[[ READING PASSAGE, beginning ]]
Chapter 3. Methodology
Many of the research books describe the process of marketing research in six broad steps. Malhotra and Birks (2006) describe that these six steps exist out of problem definition, research approach development, research design formulation, fieldwork or data collection, data preparation and analysis, and report preparation and presentation.
Based on the ‘research-process onion’ of Saunders, Lewis, and Thornhill (2009), this part of the thesis will focus and describe the development of the research approach and the formulation of the research design as following: Philosophies, approaches, strategies, choices and time horizons. The last part will discuss the techniques and procedures of this chapter.
Saunders et al. (2009) describes the research philosophy as something that contains important assumptions about the way in which the world is being viewed by. An example is that if a researcher is mostly concerned with facts, it is most likely going to have a different point of view of researching compared to a researcher that is mostly concerned with feelings and attitudes in a certain research.
Saunders et al. (2009) mention four different philosophies in their process;Since this thesis is focusing on finding out how global companies can better address cultural differences in marketing advertising in the Middle-East, the authors find the realism philosophy the most appropriate to this study.
Deductive and inductive approaches
Deduction and induction are mentioned by Saunders et al. (2009) and Malhotra and Birks (2006), among many other researchers, as the most common research approaches. The deductive approach develops a theory and hypothesis(-eses) and also a strategy that is designed to test this hypothesis. Inductive approach on the other hand collects data and develops a theory as a result of the data that has been analyzed (Saunders et al., 2009). There is however also a possibility to do a combination of the two approaches.
The authors will have a deductive approach that will also include some elements of inductive. This approach will help the authors with implementing the theoretical part with the empirical part and to have a structured approach.
The main reason for choosing the deductive approach derives from Yin (2003) and Saunders et al. (2009) who share the thought that inductive approach may be a difficult approach to follow and is also not advised for inexperienced researchers. Further, they also claim that it is a lengthy process of time and resource intensive if a researcher wants to make it successful (Yin, 2003) and (Saunders et al., 2009).
There are three studies mentioned by Saunders et al. (2009) to approach a research:
explanatory, descriptive or exploratory.
The most appropriate approach for this study is according to the authors a combination between exploratory and descriptive. This is due to the belief that there is a great number of information that can be found on the chosen topic (being exploratory), but at the same time it will be a structured research that has set its goal to describe the approach how to better address cultural differences in an accurate and conclusive way.
Strategies, Choices and Time horizons
There are several research strategies that can be used along with the research studies.
Saunders et al. (2009) describe the following seven which are mentioned below:
The authors will focus on the case study strategy for this study as it enables them to gather sources of evidence in a real life context with the involvement of empirical investigation of the cultural differences within the Middle-East. Hence, this will mean that only one strategy will be used making it a mono method (a single data collection technique).
[[ READING PASSAGE, end ]]
◆ **THINGS TO DO**:
A – Summarize the methodology chapter in two sentences.
B – According to the methodology chapter, what six steps of marketing research do Malhotra and Birks (2006) describe?
C – Write a further paragraph for the methodology chapter, beginning after its final sentence.
[[ GIVEN DATA, beginning ]]
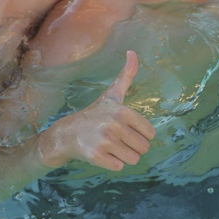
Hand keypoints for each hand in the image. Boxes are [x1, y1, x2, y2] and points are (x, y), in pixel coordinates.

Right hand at [39, 50, 156, 170]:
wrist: (67, 133)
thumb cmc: (94, 114)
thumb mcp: (112, 94)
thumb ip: (126, 75)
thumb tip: (133, 51)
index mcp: (123, 111)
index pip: (151, 133)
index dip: (140, 134)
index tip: (125, 129)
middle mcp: (114, 125)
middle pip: (144, 148)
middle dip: (133, 147)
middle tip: (117, 139)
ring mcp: (105, 142)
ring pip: (133, 159)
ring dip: (124, 156)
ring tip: (110, 146)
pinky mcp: (96, 157)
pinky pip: (119, 167)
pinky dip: (113, 163)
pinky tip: (102, 154)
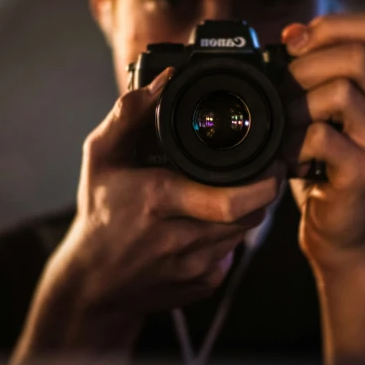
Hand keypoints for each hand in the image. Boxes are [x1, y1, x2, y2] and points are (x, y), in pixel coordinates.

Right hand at [12, 68, 283, 361]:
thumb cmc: (99, 211)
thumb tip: (163, 79)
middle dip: (264, 190)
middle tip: (264, 169)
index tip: (273, 161)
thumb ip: (129, 113)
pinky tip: (212, 220)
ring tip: (233, 188)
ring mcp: (193, 269)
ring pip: (245, 232)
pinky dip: (231, 234)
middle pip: (249, 215)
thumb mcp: (102, 156)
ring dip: (247, 210)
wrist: (91, 281)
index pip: (232, 200)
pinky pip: (233, 253)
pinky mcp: (202, 286)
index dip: (264, 182)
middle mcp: (179, 241)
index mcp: (159, 202)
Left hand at [281, 15, 364, 271]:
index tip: (293, 45)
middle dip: (305, 66)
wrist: (344, 239)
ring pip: (343, 91)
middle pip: (357, 55)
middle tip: (281, 92)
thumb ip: (314, 77)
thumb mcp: (322, 118)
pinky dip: (292, 142)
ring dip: (297, 104)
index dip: (329, 27)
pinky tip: (287, 158)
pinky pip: (322, 136)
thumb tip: (292, 33)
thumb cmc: (326, 175)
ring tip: (284, 128)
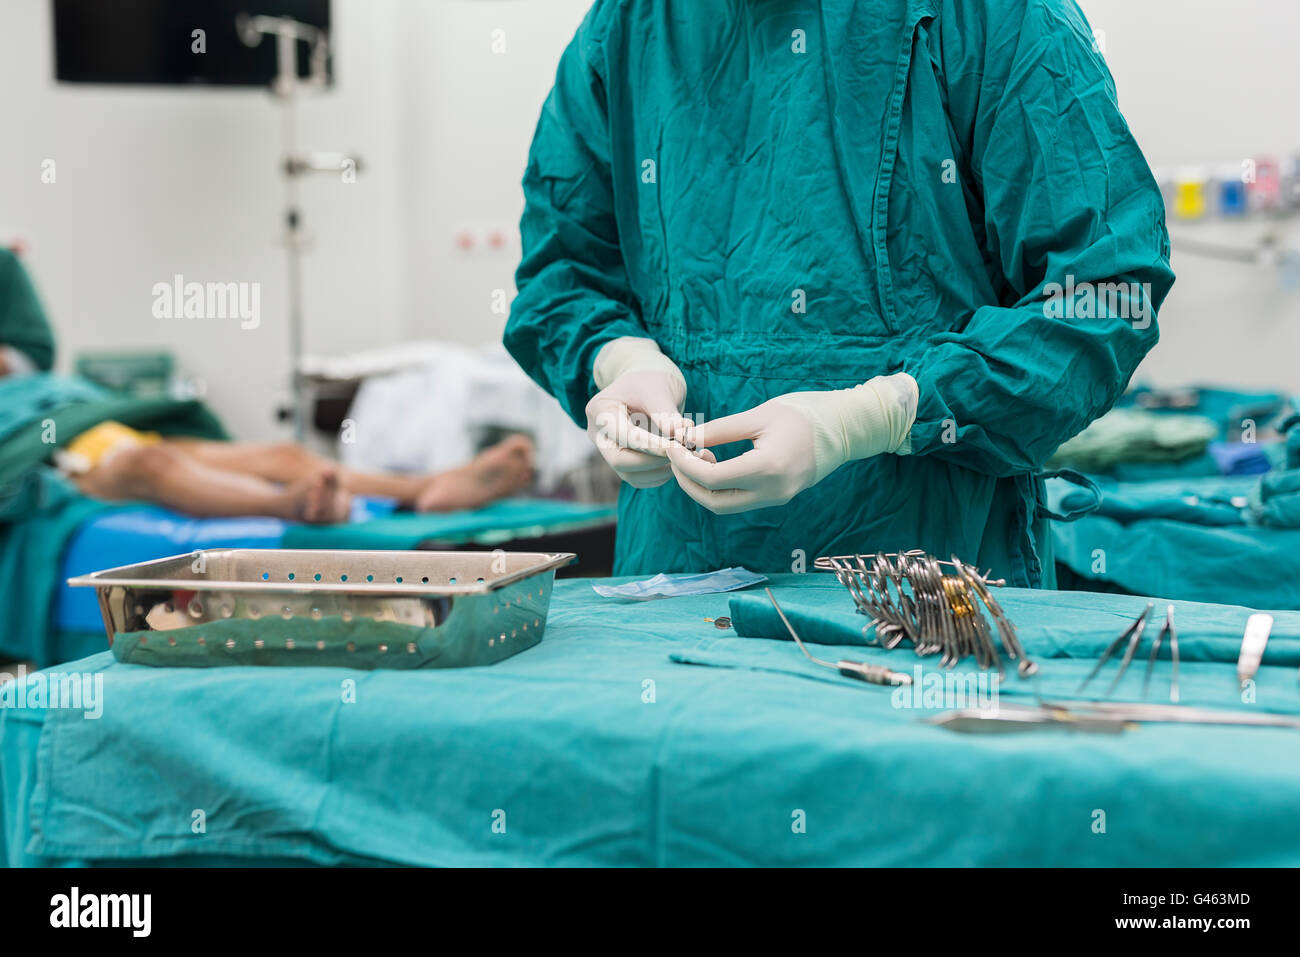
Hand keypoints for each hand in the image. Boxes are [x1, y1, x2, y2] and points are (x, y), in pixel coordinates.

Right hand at [585, 338, 690, 487]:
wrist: (646, 385)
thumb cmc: (650, 381)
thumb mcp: (657, 389)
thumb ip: (666, 413)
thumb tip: (679, 435)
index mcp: (600, 411)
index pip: (623, 436)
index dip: (650, 445)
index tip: (677, 446)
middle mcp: (598, 434)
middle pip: (619, 461)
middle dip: (652, 461)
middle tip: (681, 454)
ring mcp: (608, 450)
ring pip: (628, 474)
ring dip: (658, 471)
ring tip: (682, 456)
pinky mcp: (621, 461)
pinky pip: (637, 479)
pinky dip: (658, 475)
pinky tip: (676, 462)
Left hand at [666, 373, 917, 513]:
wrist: (846, 427)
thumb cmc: (804, 413)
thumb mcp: (758, 416)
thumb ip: (721, 430)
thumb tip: (685, 438)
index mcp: (767, 468)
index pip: (712, 477)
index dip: (685, 464)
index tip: (671, 446)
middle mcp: (773, 491)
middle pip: (715, 502)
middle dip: (688, 482)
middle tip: (675, 456)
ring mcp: (778, 498)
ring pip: (727, 506)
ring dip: (703, 486)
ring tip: (694, 455)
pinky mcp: (779, 497)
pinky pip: (741, 500)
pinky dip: (721, 486)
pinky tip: (714, 461)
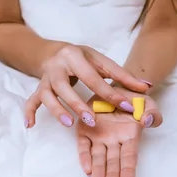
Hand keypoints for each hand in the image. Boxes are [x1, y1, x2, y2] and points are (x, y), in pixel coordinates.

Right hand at [24, 43, 149, 127]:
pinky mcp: (38, 88)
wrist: (53, 51)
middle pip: (64, 86)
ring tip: (68, 124)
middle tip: (92, 121)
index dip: (110, 92)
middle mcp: (57, 66)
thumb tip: (147, 87)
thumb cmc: (82, 58)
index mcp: (75, 56)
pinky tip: (30, 125)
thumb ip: (123, 75)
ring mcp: (45, 78)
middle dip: (78, 104)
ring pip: (47, 95)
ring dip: (56, 110)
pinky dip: (29, 112)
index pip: (94, 77)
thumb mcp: (101, 61)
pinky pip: (31, 101)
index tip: (126, 106)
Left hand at [76, 88, 162, 176]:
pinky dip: (84, 157)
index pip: (129, 158)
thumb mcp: (147, 103)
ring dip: (98, 173)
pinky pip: (84, 145)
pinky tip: (86, 170)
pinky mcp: (85, 130)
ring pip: (98, 158)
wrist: (114, 86)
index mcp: (130, 136)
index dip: (128, 173)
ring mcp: (98, 137)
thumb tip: (147, 122)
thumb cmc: (133, 98)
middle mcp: (114, 141)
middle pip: (113, 163)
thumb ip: (152, 113)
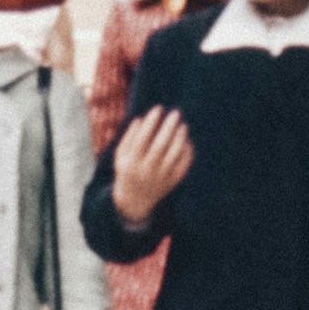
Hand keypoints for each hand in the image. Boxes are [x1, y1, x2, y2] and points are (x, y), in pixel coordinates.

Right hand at [111, 106, 192, 225]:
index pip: (143, 139)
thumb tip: (142, 118)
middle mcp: (147, 170)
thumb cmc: (127, 171)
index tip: (158, 108)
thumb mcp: (121, 155)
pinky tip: (186, 141)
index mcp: (132, 162)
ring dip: (180, 138)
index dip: (151, 122)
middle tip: (176, 113)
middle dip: (169, 127)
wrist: (135, 201)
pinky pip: (183, 165)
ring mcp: (161, 177)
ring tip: (183, 125)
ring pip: (174, 155)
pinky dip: (187, 151)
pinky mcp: (172, 182)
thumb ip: (129, 137)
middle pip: (161, 146)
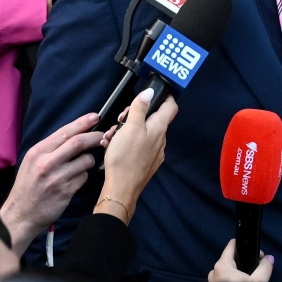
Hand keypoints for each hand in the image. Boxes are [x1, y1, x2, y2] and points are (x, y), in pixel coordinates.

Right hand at [0, 113, 102, 254]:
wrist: (20, 215)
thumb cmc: (27, 187)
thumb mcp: (31, 162)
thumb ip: (49, 149)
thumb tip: (72, 135)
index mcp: (37, 152)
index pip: (64, 132)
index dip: (82, 123)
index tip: (95, 117)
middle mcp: (47, 163)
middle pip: (78, 143)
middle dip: (94, 136)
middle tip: (103, 135)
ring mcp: (57, 178)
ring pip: (85, 161)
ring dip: (89, 160)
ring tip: (83, 164)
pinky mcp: (65, 192)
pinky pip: (83, 178)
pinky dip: (83, 176)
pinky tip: (75, 180)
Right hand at [96, 90, 177, 222]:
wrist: (121, 189)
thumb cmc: (125, 157)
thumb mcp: (130, 127)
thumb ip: (140, 108)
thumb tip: (150, 92)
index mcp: (159, 128)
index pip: (171, 106)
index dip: (164, 96)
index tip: (150, 93)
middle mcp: (160, 140)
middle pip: (152, 118)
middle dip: (134, 115)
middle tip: (120, 120)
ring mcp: (154, 152)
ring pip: (141, 132)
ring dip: (125, 130)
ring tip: (111, 136)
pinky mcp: (145, 162)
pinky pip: (138, 145)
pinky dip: (125, 142)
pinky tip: (111, 146)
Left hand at [208, 239, 273, 281]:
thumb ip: (265, 268)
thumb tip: (269, 258)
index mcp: (222, 265)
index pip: (232, 245)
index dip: (245, 246)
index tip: (258, 254)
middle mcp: (214, 271)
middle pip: (230, 258)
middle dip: (244, 261)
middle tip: (257, 268)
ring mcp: (212, 281)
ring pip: (227, 270)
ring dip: (239, 272)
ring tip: (251, 279)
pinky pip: (224, 279)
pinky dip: (233, 280)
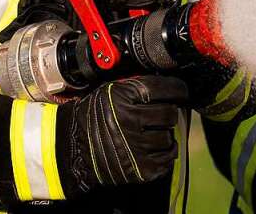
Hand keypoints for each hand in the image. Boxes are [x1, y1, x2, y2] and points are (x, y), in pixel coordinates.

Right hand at [69, 75, 187, 188]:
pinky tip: (153, 147)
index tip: (180, 92)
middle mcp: (130, 121)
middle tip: (159, 114)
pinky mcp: (141, 169)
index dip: (177, 90)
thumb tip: (170, 86)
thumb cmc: (96, 116)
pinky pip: (168, 157)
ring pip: (169, 136)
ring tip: (151, 132)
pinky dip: (165, 152)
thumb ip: (138, 86)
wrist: (75, 148)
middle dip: (167, 112)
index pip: (165, 88)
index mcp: (124, 97)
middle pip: (170, 113)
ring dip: (164, 133)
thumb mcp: (113, 91)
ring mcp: (136, 147)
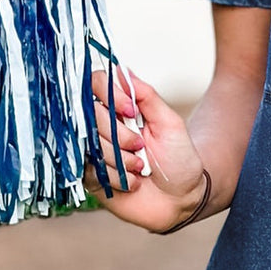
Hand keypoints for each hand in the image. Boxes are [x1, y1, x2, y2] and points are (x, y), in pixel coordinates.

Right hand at [83, 66, 206, 231]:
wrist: (181, 200)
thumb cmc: (179, 160)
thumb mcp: (170, 123)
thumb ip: (147, 96)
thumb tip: (122, 69)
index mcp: (121, 108)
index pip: (95, 83)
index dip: (108, 95)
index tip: (131, 111)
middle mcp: (102, 126)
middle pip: (90, 114)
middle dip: (119, 135)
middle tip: (140, 147)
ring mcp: (93, 150)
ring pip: (90, 143)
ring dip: (120, 159)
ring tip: (139, 168)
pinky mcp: (89, 175)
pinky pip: (90, 169)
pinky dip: (116, 177)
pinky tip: (131, 183)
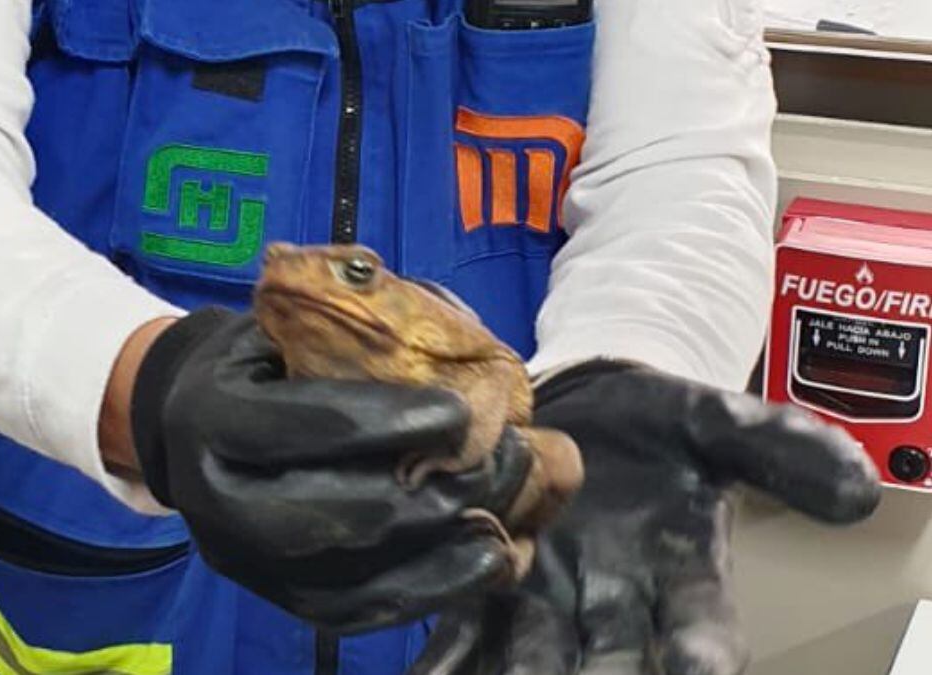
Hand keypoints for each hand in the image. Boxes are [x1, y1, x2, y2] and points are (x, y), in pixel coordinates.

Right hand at [132, 308, 537, 632]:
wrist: (189, 425)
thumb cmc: (258, 364)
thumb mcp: (281, 325)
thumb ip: (348, 329)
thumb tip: (451, 337)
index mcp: (211, 416)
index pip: (306, 425)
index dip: (388, 421)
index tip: (460, 412)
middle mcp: (214, 500)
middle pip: (334, 514)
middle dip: (427, 494)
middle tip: (497, 464)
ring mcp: (242, 560)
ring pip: (349, 576)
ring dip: (439, 550)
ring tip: (502, 518)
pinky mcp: (272, 596)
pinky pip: (356, 611)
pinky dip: (427, 591)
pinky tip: (481, 562)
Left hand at [409, 360, 880, 674]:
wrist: (583, 407)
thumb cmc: (660, 421)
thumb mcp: (721, 421)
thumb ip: (782, 447)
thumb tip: (863, 487)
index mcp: (683, 574)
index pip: (702, 627)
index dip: (703, 652)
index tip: (704, 671)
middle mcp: (615, 606)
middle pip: (611, 666)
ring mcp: (544, 600)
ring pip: (532, 662)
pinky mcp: (485, 583)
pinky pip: (464, 633)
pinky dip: (445, 662)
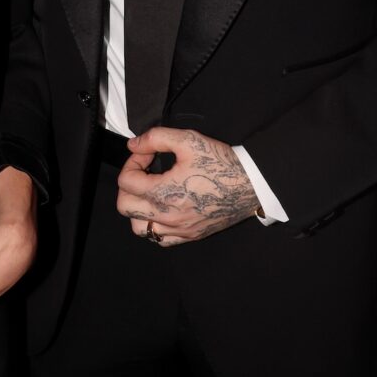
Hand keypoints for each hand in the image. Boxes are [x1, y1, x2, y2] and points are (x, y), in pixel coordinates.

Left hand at [117, 128, 258, 245]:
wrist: (252, 184)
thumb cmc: (221, 163)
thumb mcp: (189, 140)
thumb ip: (156, 138)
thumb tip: (133, 145)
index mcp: (164, 193)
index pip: (126, 181)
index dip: (133, 161)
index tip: (147, 153)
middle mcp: (168, 216)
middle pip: (124, 206)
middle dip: (129, 185)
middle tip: (144, 171)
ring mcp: (179, 229)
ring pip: (139, 227)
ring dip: (138, 208)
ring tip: (151, 192)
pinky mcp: (190, 236)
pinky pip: (160, 239)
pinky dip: (154, 225)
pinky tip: (164, 209)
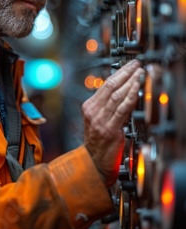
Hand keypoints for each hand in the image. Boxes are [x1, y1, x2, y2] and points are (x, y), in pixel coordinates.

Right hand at [82, 60, 143, 186]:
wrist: (93, 164)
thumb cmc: (99, 143)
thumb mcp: (99, 120)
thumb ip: (108, 106)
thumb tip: (123, 91)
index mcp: (89, 107)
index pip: (105, 85)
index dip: (119, 73)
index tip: (130, 65)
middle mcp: (93, 112)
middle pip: (110, 86)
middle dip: (125, 73)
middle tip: (136, 64)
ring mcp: (100, 120)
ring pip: (116, 95)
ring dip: (130, 82)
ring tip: (139, 73)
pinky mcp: (109, 130)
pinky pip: (121, 109)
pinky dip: (130, 96)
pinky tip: (136, 89)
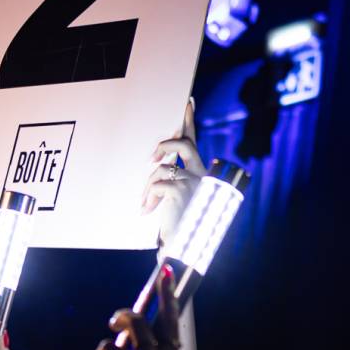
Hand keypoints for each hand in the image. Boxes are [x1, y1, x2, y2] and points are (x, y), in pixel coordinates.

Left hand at [140, 98, 206, 247]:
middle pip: (183, 144)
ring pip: (162, 167)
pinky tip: (149, 211)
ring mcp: (194, 182)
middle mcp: (202, 175)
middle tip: (151, 159)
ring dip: (148, 186)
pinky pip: (157, 182)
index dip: (190, 121)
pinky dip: (149, 197)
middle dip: (164, 145)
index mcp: (202, 174)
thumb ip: (174, 177)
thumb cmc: (179, 224)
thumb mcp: (177, 197)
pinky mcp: (181, 190)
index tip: (187, 102)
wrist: (183, 248)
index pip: (195, 142)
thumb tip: (158, 162)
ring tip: (147, 204)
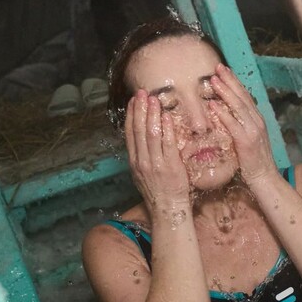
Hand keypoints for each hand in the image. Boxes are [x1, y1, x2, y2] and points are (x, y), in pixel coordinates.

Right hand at [125, 90, 189, 206]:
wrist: (168, 208)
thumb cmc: (159, 191)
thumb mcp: (143, 174)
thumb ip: (142, 157)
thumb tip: (142, 141)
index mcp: (135, 161)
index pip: (130, 133)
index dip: (131, 115)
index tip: (134, 101)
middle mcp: (142, 161)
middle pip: (138, 130)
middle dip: (140, 109)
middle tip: (142, 93)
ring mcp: (155, 163)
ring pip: (151, 134)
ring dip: (152, 114)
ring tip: (153, 99)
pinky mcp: (170, 166)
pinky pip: (167, 144)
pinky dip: (166, 128)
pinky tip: (166, 117)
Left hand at [209, 64, 277, 185]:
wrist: (264, 178)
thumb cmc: (254, 161)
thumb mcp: (248, 138)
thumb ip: (240, 125)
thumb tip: (225, 113)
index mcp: (257, 119)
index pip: (245, 96)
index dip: (234, 81)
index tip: (224, 70)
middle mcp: (257, 121)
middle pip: (242, 96)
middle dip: (229, 80)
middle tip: (217, 67)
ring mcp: (253, 130)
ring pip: (237, 106)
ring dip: (225, 92)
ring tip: (213, 81)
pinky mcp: (246, 141)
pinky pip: (232, 124)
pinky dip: (222, 113)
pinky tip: (213, 105)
[[ GIVEN DATA, end ]]
◆ **RESULTS OF THE TASKS**:
A – The methodology chapter uses the research-process onion of Saunders, Lewis, and Thornhill (2009) to describe the research approach and design of a thesis on how global companies can better address cultural differences in marketing advertising in the Middle East. The authors choose the realism philosophy, a deductive approach with some inductive elements, a combination of exploratory and descriptive study, and the case study strategy as a mono method.

B –
1. Problem definition
2. Research approach development
3. Research design formulation
4. Fieldwork or data collection
5. Data preparation and analysis
6. Report preparation and presentation

C –
There are two time horizons that can be applied for the research; the cross-sectional studies and the longitudinal studies. Cross-sectional focuses on a short-time span whereas longitudinal for a longer period of time (Saunders et al., 2009). Due to the time constraint the authors have decided to make this study a cross-sectional study where the focus will be on finding companies that are operating in the Middle-East and how they are operating in the present time.
Data collection: Qualitative vs Quantitative
There are two types of research data that can be conducted in order to attain data: Qualitative and quantitative. Malhotra & Birks (2006) describe both research data as following: ‘Qualitative research is an unstructured, primarily exploratory design based on small samples, intended to provide insight and understanding, Quantitative research are research techniques that seek to quantify data and, typically, apply some form of statistical analysis.’ (p. 132). Saunder et al. (2009) highlights the main differences between both data as following
Based on the earlier research processes, the authors have decided that the qualitative data is the most appropriate one for this study. Amongst several qualitative data methods such as, focus groups, mood boards, observations etc., the authors have decided upon conducting interviews.
According to Gorden (1987) interviewing is a valuable method to use for getting information about people. Interviewing can be defined as a formal discussion between two parties in which information is exchanged. Interviewing is most valuable when researchers are interested in knowing people’s beliefs, attitudes, values, knowledge, or any other subjective orientations or mental content regarding a certain topic.
In order to collect the data for the empirical material, semi-structured telephone and video calls will take place through Skype or phone. In semi-structured interviews the interviewer has the flexibility to develop follow-up questions if necessary. In this type of qualitative data collection it is possible to ask questions in different orders. This method is chosen, because the data collection of the empirical material should gain valuable, deep and detailing answers. Furthermore, the reasoning for using telephone- and video calls is because the authors want to collect data from marketing managers and advertising agencies that are in the Middle East. Since it will be impractical and expensive to go there, the fastest, easiest, and cheapest way is thus to have telephone- and video calls.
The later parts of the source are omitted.